RECORDS PROVIDED Start Marker

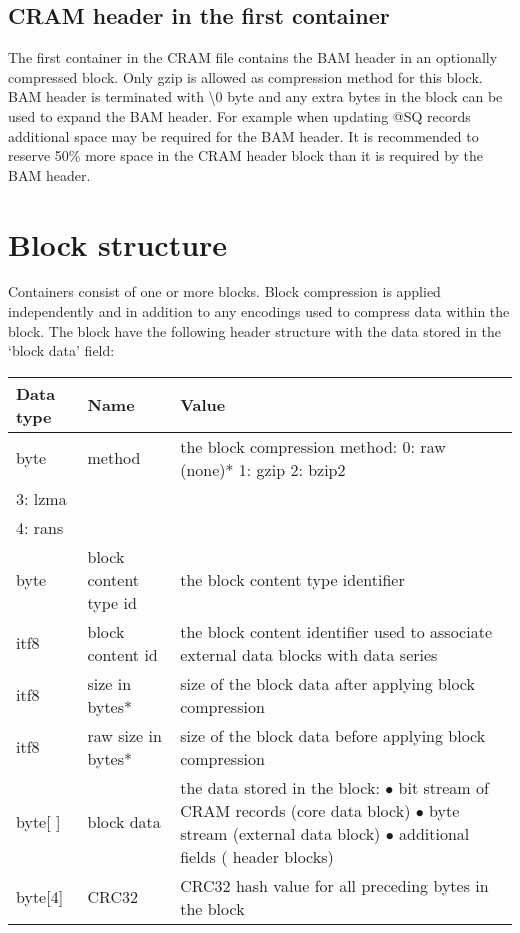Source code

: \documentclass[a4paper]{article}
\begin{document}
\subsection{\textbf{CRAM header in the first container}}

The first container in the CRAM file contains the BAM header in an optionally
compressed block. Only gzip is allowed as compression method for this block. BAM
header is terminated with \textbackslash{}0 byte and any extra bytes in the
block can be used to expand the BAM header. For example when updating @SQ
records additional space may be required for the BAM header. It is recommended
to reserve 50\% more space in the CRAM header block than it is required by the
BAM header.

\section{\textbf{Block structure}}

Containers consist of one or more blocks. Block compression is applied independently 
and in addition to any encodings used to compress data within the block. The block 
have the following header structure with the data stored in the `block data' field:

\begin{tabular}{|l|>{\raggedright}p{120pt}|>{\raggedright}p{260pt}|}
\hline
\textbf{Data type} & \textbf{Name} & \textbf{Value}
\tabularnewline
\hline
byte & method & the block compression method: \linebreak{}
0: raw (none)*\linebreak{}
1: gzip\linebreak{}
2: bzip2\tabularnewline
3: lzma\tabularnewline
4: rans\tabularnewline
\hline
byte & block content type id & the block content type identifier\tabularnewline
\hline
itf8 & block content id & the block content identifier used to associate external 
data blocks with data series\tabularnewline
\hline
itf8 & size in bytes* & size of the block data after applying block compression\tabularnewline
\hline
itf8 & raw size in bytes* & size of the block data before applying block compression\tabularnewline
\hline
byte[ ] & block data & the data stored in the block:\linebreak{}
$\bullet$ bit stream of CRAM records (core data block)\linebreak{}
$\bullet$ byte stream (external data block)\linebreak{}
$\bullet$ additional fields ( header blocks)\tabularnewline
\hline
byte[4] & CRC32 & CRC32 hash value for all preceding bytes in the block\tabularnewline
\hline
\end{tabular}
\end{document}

RECORDS PROVIDED End Marker

Filter the records for lines holding the string "bullet". Copy each one.

| REPLY |
$\bullet$ bit stream of CRAM records (core data block)\linebreak{}
$\bullet$ byte stream (external data block)\linebreak{}
$\bullet$ additional fields ( header blocks)\tabularnewline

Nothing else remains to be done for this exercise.